[Dataset records]
━━━━━━━━━━
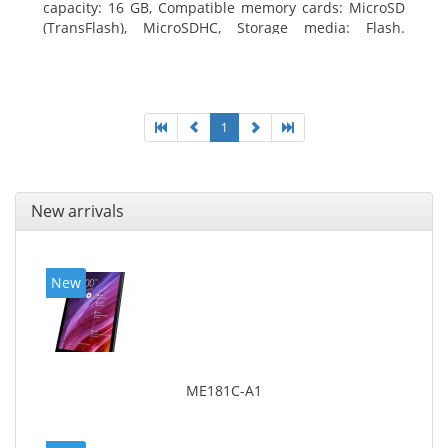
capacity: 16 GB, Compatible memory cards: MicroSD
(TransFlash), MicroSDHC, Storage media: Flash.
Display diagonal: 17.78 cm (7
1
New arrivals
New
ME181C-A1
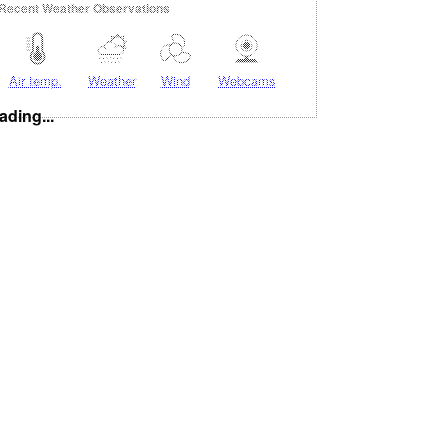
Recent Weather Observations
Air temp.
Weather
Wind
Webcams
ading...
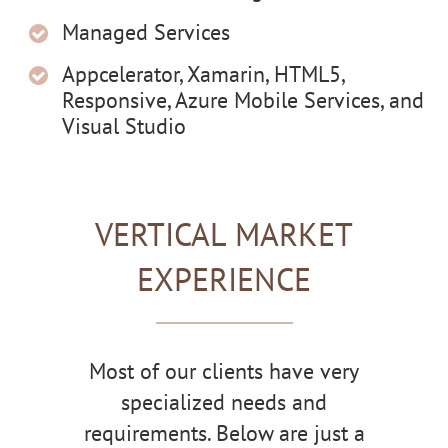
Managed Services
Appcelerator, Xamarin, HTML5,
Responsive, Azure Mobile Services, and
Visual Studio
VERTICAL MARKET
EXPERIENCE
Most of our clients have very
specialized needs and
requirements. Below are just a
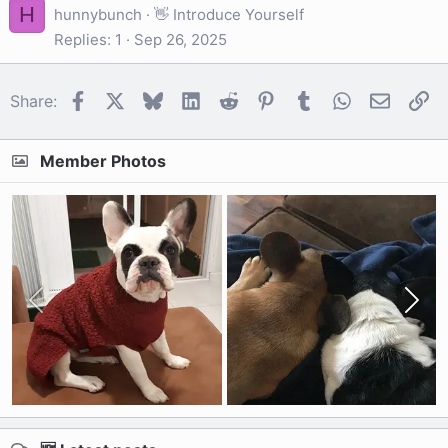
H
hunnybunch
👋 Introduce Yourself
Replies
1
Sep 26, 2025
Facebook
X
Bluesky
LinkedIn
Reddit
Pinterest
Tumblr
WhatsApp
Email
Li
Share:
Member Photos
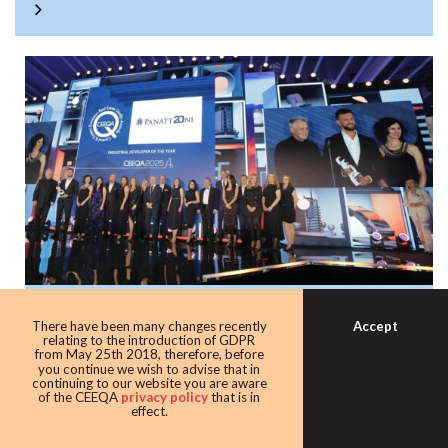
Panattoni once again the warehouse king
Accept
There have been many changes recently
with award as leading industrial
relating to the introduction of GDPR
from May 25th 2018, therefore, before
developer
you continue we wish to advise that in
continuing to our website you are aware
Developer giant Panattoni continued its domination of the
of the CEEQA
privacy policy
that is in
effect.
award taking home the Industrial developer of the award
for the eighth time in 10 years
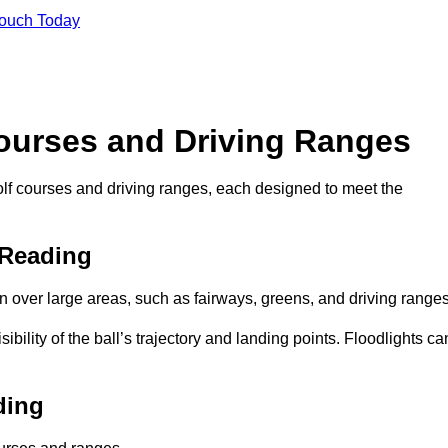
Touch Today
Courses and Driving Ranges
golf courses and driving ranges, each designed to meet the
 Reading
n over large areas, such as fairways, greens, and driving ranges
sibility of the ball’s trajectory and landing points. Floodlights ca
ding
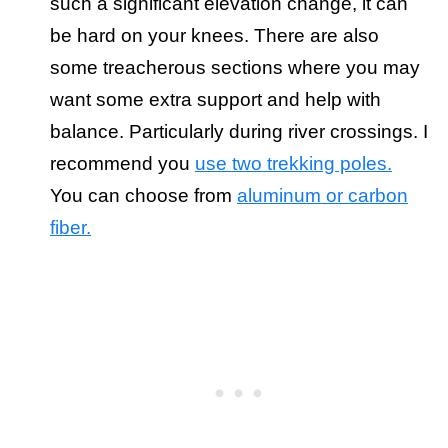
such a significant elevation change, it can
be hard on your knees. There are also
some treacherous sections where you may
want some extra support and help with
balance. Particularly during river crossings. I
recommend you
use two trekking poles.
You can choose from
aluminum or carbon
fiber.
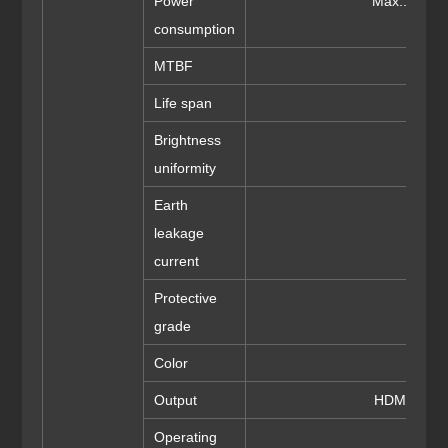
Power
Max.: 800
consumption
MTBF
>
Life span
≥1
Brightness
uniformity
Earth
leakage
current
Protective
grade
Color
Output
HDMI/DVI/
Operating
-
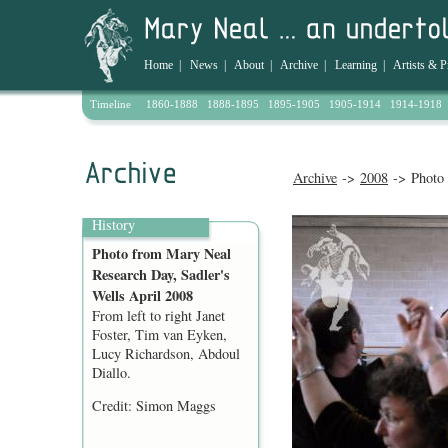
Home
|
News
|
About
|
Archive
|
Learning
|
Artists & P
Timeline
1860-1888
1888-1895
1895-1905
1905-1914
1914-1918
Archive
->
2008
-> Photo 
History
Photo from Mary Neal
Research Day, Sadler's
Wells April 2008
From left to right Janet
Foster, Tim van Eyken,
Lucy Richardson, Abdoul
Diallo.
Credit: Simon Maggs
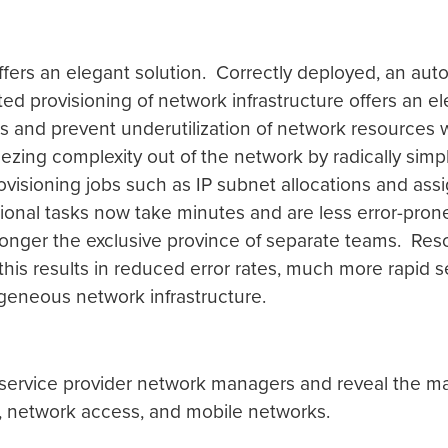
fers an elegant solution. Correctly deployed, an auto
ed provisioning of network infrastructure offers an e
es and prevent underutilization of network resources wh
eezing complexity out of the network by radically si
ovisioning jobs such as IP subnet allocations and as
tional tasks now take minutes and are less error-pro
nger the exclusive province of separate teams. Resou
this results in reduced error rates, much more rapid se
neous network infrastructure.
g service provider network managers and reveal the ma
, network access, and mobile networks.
━━━━━━━━━━
WHAT TO PRODUCE: Reproduce the text lines of every entry above verbatim and in their original order. Omit the picture markers from the output.

EXERCISE RESPONSE:
capacity: 16 GB, Compatible memory cards: MicroSD
(TransFlash), MicroSDHC, Storage media: Flash.
Display diagonal: 17.78 cm (7
1
New arrivals
New
ME181C-A1
Recent Weather Observations
Air temp.
Weather
Wind
Webcams
ading...
Managed Services
Appcelerator, Xamarin, HTML5,
Responsive, Azure Mobile Services, and
Visual Studio
VERTICAL MARKET
EXPERIENCE
Most of our clients have very
specialized needs and
requirements. Below are just a
H
hunnybunch
👋 Introduce Yourself
Replies
1
Sep 26, 2025
Facebook
X
Bluesky
LinkedIn
Reddit
Pinterest
Tumblr
WhatsApp
Email
Li
Share:
Member Photos
Panattoni once again the warehouse king
Accept
There have been many changes recently
with award as leading industrial
relating to the introduction of GDPR
from May 25th 2018, therefore, before
developer
you continue we wish to advise that in
continuing to our website you are aware
Developer giant Panattoni continued its domination of the
of the CEEQA
privacy policy
that is in
effect.
award taking home the Industrial developer of the award
for the eighth time in 10 years
Touch Today
Courses and Driving Ranges
golf courses and driving ranges, each designed to meet the
 Reading
n over large areas, such as fairways, greens, and driving ranges
sibility of the ball’s trajectory and landing points. Floodlights ca
ding
such a significant elevation change, it can
be hard on your knees. There are also
some treacherous sections where you may
want some extra support and help with
balance. Particularly during river crossings. I
recommend you
use two trekking poles.
You can choose from
aluminum or carbon
fiber.
Power
Max.: 800
consumption
MTBF
>
Life span
≥1
Brightness
uniformity
Earth
leakage
current
Protective
grade
Color
Output
HDMI/DVI/
Operating
-
Home
|
News
|
About
|
Archive
|
Learning
|
Artists & P
Timeline
1860-1888
1888-1895
1895-1905
1905-1914
1914-1918
Archive
->
2008
-> Photo 
History
Photo from Mary Neal
Research Day, Sadler's
Wells April 2008
From left to right Janet
Foster, Tim van Eyken,
Lucy Richardson, Abdoul
Diallo.
Credit: Simon Maggs
fers an elegant solution. Correctly deployed, an auto
ed provisioning of network infrastructure offers an e
es and prevent underutilization of network resources wh
eezing complexity out of the network by radically si
ovisioning jobs such as IP subnet allocations and as
tional tasks now take minutes and are less error-pro
nger the exclusive province of separate teams. Resou
this results in reduced error rates, much more rapid se
neous network infrastructure.
g service provider network managers and reveal the ma
, network access, and mobile networks.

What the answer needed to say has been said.